Une information judiciaire pour démarchage bancaire illicite, blanchiment de fraude fiscale a été ouverte mardi contre la banque HSBC. Celle-ci fait suite à l'affaire Falciani. HSBC ne souhaite pas réagir pour le moment mais va suivre l'évolution du dossier.

Les juges vont enquêter sur la façon dont des clients français ont pu ouvrir des comptes chez HSBC en Suisse.
Les juges vont enquêter sur la façon dont des clients français ont pu ouvrir des comptes chez HSBC en Suisse.
Keystone

Le parquet de Paris a ouvert mardi une information judiciaire sur les conditions dans lesquelles des milliers de contribuables français ont ouvert des comptes non déclarés en Suisse chez HSBC, pratique révélée en 2009 par l'ex-informaticien Falciani qui travaillait dans la banque.

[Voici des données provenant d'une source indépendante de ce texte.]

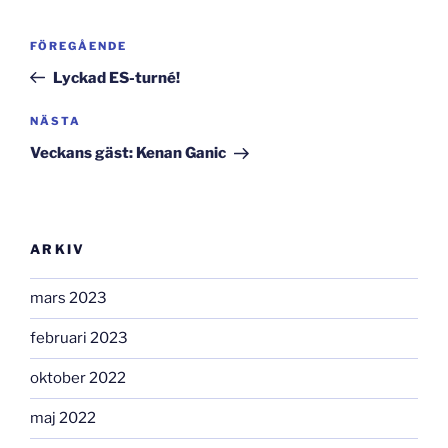
Inläggsnavigering
Föregående
FÖREGÅENDE
inlägg
Lyckad ES-turné!
Nästa
NÄSTA
inlägg
Veckans gäst: Kenan Ganic
ARKIV
mars 2023
februari 2023
oktober 2022
maj 2022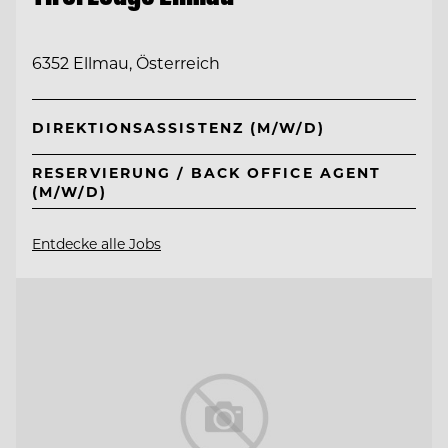
6352 Ellmau, Österreich
DIREKTIONSASSISTENZ (M/W/D)
RESERVIERUNG / BACK OFFICE AGENT
(M/W/D)
Entdecke alle Jobs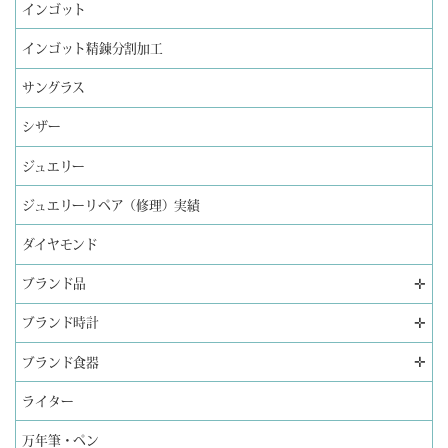
インゴット
インゴット精錬分割加工
サングラス
シザー
ジュエリー
ジュエリーリペア（修理）実績
ダイヤモンド
✛
ブランド品
✛
ブランド時計
✛
ブランド食器
ライター
万年筆・ペン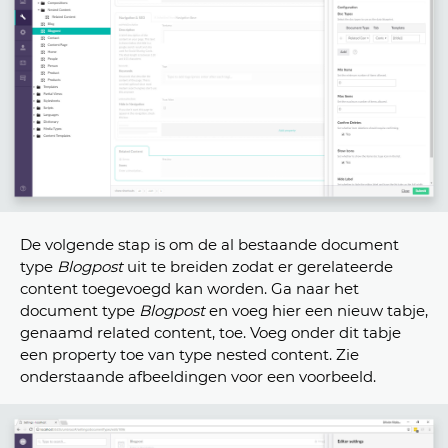
De volgende stap is om de al bestaande document
type
Blogpost
uit te breiden zodat er gerelateerde
content toegevoegd kan worden. Ga naar het
document type
B
logpost
en voeg hier een nieuw tabje,
genaamd related content, toe. Voeg onder dit tabje
een property toe van type nested content. Zie
onderstaande afbeeldingen voor een voorbeeld.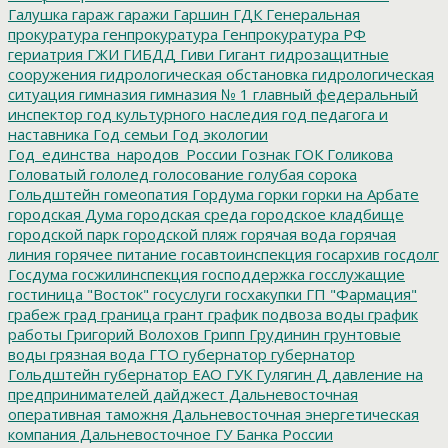
Галушка
гараж
гаражи
Гаршин
ГДК
Генеральная
прокуратура
генпрокуратура
Генпрокуратура РФ
гериатрия
ГЖИ
ГИБДД
Гиви
Гигант
гидрозащитные
сооружения
гидрологическая обстановка
гидрологическая
ситуация
гимназия
гимназия № 1
главный федеральный
инспектор
год культурного наследия
год педагога и
наставника
Год семьи
Год экологии
Год_единства_народов_России
Гознак
ГОК
Голикова
Головатый
гололед
голосование
голубая сорока
Гольдштейн
гомеопатия
Гордума
горки
горки на Арбате
городская Дума
городская среда
городское кладбище
городской парк
городской пляж
горячая вода
горячая
линия
горячее питание
госавтоинспекция
госархив
госдолг
Госдума
госжилинспекция
господдержка
госслужащие
гостиница "Восток"
госуслуги
госхакупки
ГП "Фармация"
грабеж
град
граница
грант
график подвоза воды
график
работы
Григорий Волохов
Грипп
Грудинин
грунтовые
воды
грязная вода
ГТО
губернатор
губернатор
Гольдштейн
губернатор ЕАО
ГУК
Гулягин
Д
давление на
предпринимателей
дайджест
Дальневосточная
оперативная таможня
Дальневосточная энергетическая
компания
Дальневосточное ГУ Банка России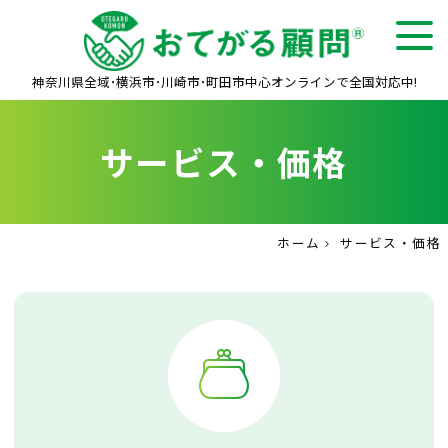
トップ
サービス・価格
お困りごと解決
神奈川県全域･横浜市･川崎市･町田市中心
オンラインで全国対応中!
お客様の声
サービス・価格
よくある質問
会社案内
お問い合わせ
ホーム
サービス・価格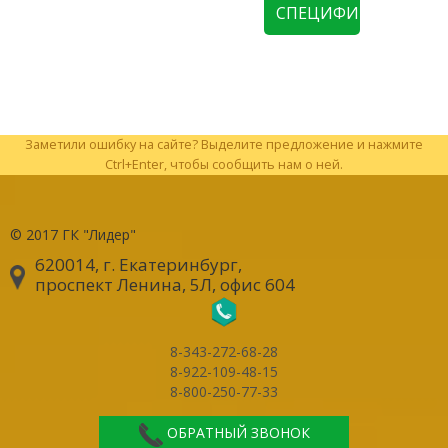
СПЕЦИФИКАЦИЮ
Заметили ошибку на сайте? Выделите предложение и нажмите
Ctrl+Enter, чтобы сообщить нам о ней.
© 2017
ГК "Лидер"
620014, г. Екатеринбург
,
проспект Ленина, 5Л, офис 604
8-343-272-68-28
8-922-109-48-15
8-800-250-77-33
ОБРАТНЫЙ ЗВОНОК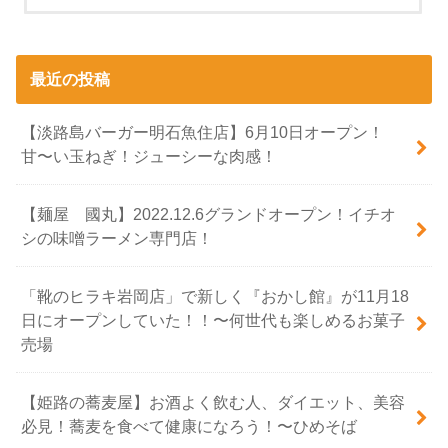
最近の投稿
【淡路島バーガー明石魚住店】6月10日オープン！
甘〜い玉ねぎ！ジューシーな肉感！
【麺屋 國丸】2022.12.6グランドオープン！イチオ
シの味噌ラーメン専門店！
「靴のヒラキ岩岡店」で新しく『おかし館』が11月18
日にオープンしていた！！〜何世代も楽しめるお菓子
売場
【姫路の蕎麦屋】お酒よく飲む人、ダイエット、美容
必見！蕎麦を食べて健康になろう！〜ひめそば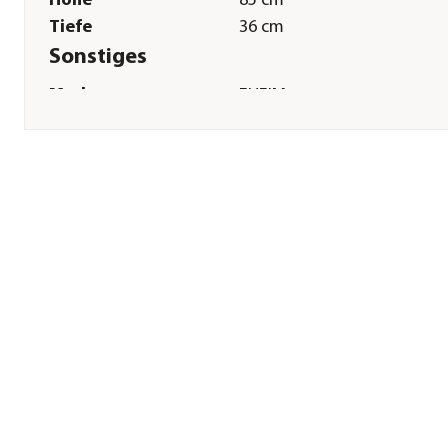
Höhe
85 cm
Tiefe
36 cm
Sonstiges
Marke
EHEIM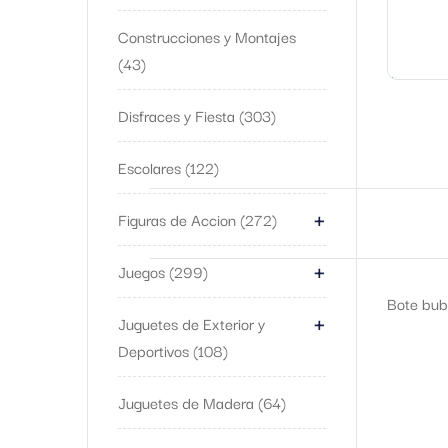
Construcciones y Montajes
43
Disfraces y Fiesta
303
Escolares
122
+
Figuras de Accion
272
+
Juegos
299
Bote bub
+
Juguetes de Exterior y
Deportivos
108
Juguetes de Madera
64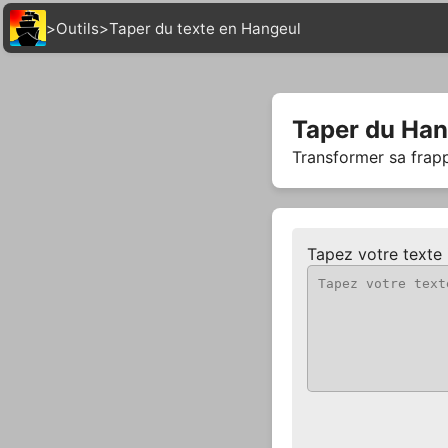
>
Outils
>
Taper du texte en Hangeul
Taper du Han
Transformer sa frap
Tapez votre texte i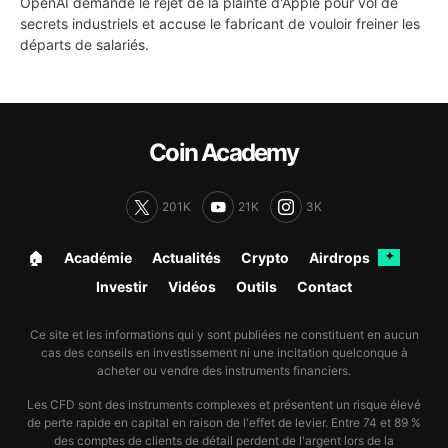
OpenAI demande le rejet de la plainte d'Apple pour vol de
secrets industriels et accuse le fabricant de vouloir freiner les
départs de salariés.
Coin Academy
201K
21K
3K
🏠︎
Académie
Actualités
Crypto
Airdrops
✦
Investir
Vidéos
Outils
Contact
Ce site et les informations qui y sont publiées ne constituent en aucun
cas des conseils en investissement ni une incitation quelconque à
acheter ou vendre des instruments financiers.
Les CFD sont des instruments complexes et présentent un risque élevé
de perte rapide en capital en raison de l'effet de levier. Entre 74 et 89 %
des comptes de clients de détail perdent de l'argent lors de la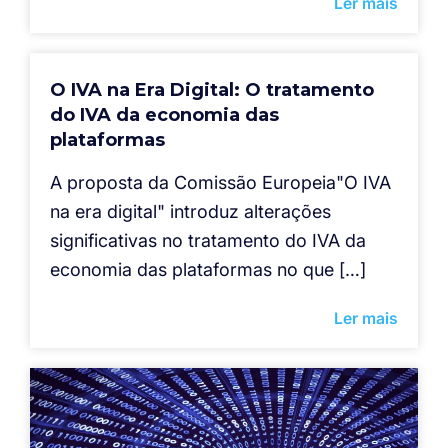
Ler mais
O IVA na Era Digital: O tratamento
do IVA da economia das
plataformas
A proposta da Comissão Europeia"O IVA
na era digital" introduz alterações
significativas no tratamento do IVA da
economia das plataformas no que […]
Ler mais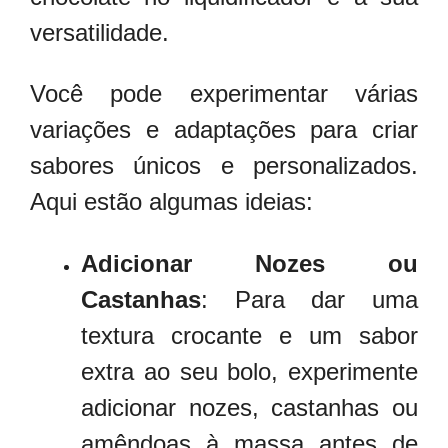
versatilidade.
Você pode experimentar várias
variações e adaptações para criar
sabores únicos e personalizados.
Aqui estão algumas ideias:
Adicionar Nozes ou
Castanhas
: Para dar uma
textura crocante e um sabor
extra ao seu bolo, experimente
adicionar nozes, castanhas ou
amêndoas à massa antes de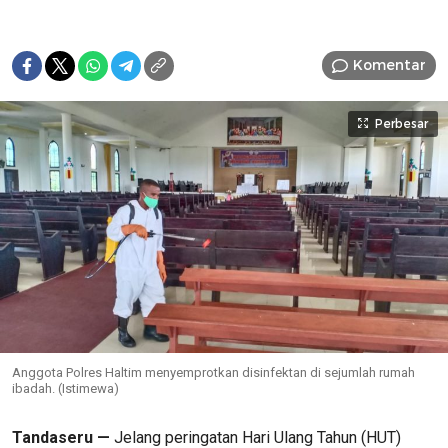
Komentar
Perbesar
Anggota Polres Haltim menyemprotkan disinfektan di sejumlah rumah
ibadah. (Istimewa)
Tandaseru —
Jelang peringatan Hari Ulang Tahun (HUT)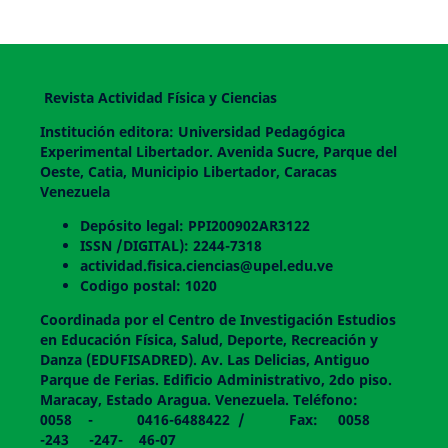
Revista Actividad Física y Ciencias
Institución editora: Universidad Pedagógica
Experimental Libertador. Avenida Sucre, Parque del
Oeste, Catia, Municipio Libertador, Caracas
Venezuela
Depósito legal: PPI200902AR3122
ISSN /DIGITAL): 2244-7318
actividad.fisica.ciencias@upel.edu.ve
Codigo postal: 1020
Coordinada por el Centro de Investigación Estudios
en Educación Física, Salud, Deporte, Recreación y
Danza (EDUFISADRED). Av. Las Delicias, Antiguo
Parque de Ferias. Edificio Administrativo, 2do piso.
Maracay, Estado Aragua. Venezuela. Teléfono:
0058 - 0416-6488422 / Fax: 0058
-243 -247- 46-07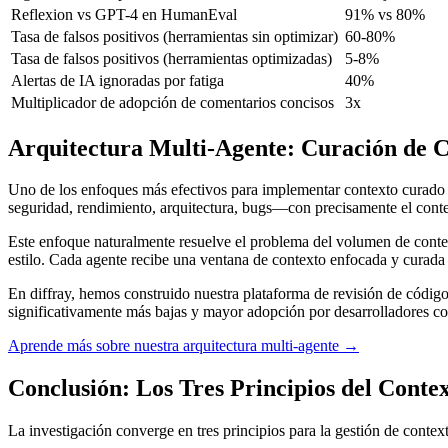
Reflexion vs GPT-4 en HumanEval
91% vs 80%
Tasa de falsos positivos (herramientas sin optimizar)
60-80%
Tasa de falsos positivos (herramientas optimizadas)
5-8%
Alertas de IA ignoradas por fatiga
40%
Multiplicador de adopción de comentarios concisos
3x
Arquitectura Multi-Agente: Curación de C
Uno de los enfoques más efectivos para implementar contexto curado
seguridad, rendimiento, arquitectura, bugs—con precisamente el conte
Este enfoque naturalmente resuelve el problema del volumen de conte
estilo. Cada agente recibe una ventana de contexto enfocada y curada 
En diffray, hemos construido nuestra plataforma de revisión de código
significativamente más bajas y mayor adopción por desarrolladores c
Aprende más sobre nuestra arquitectura multi-agente →
Conclusión: Los Tres Principios del Contex
La investigación converge en tres principios para la gestión de contex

Quatre ans après avoir récupéré les fichiers cryptés d'Hervé Falciani, la justice change de stratégie en s'attaquant aux mécanismes de recrutement des clients par la banque et non à ces derniers. La justice française avait saisi en janvier 2009 au domicile de Hervé Falciani des fichiers codés dans le cadre d'une demande des autorités judiciaires suisses.

Le décryptage de ces fichiers avait permis d'identifier 127'000 comptes appartenant à 79'000 personnes, dont 8231 Français, déclarait en avril 2010 le procureur de Nice, Eric de Montgolfier, à l'origine des premières poursuites.

Blanchiment de fraude fiscale

La justice avait décidé initialement d'ouvrir des enquêtes préliminaires pour blanchiment de fraude fiscale visant une soixantaine de cibles soupçonnées de vouloir blanchir des fonds en lien avec des activités criminelles.

Après cette approche peu concluante, l'angle d'attaque de la justice change et les juges d'instruction vont s'intéresser au rôle d'éventuels intermédiaires dans le recrutement massif de ces clients.

L'information judiciaire est en effet ouverte pour «démarchage bancaire ou financier illicite, complicité de ce délit, blanchiment en bande organisée de fonds obtenus à l'aide d'un démarchage illicite, blanchiment de fraude fiscale en bande organisée», a annoncé à l'AFP une source judiciaire.

Le procureur Montgolfier, entendu en mai 2012 par une commission d'enquête parlementaire sur la fraude fiscale, s'était interrogé sur l'identité de certains détenteurs de comptes.

«En dehors d'une nébuleuse, nous avons été sidérés de constater le nombre d'employés d'HSBC Patrimoine détenteurs de comptes. S'agissait-il de comptes pour tiers? Je ne compte pas trop sur les Suisses pour nous aider sur ce point», avait-il déclaré.

Délits dans plusieurs pays

En parallèle de cette information judiciaire, 32 procédures (informations judiciaires ou enquêtes préliminaires) pour «fraude fiscale» sont en cours après des plaintes du fisc.

L'ouverture de cette enquête intervient alors que Hervé Falciani attend la décision de la justice espagnole concernant la demande d'extradition par la Suisse qui l'accuse d'avoir violé le secret bancaire.

Le ministère public espagnol s'oppose à cette extradition, estimant en particulier que Hervé Falciani a permis la dénonciation de délits dans plusieurs pays. Elle a été utilisée en Espagne et a déclenché une polémique politique en Grèce.

L'exploitation de ces fichiers par le fisc avait conduit en 2009 le ministre du Budget de l'époque, Eric Woerth, a annoncer qu'il disposait d'une liste de 3000 fraudeurs présumés et à ouvrir une cellule de régularisation.

Jeudi, le ministre du Redressement productif, Arnaud Montebourg, avait appelé le procureur à «se réveiller» dans l'affaire HSBC. Il avait affirmé que le ministère du Budget et le ministère de la Justice avaient «pris des dispositions» pour accélérer le traitement de cette affaire.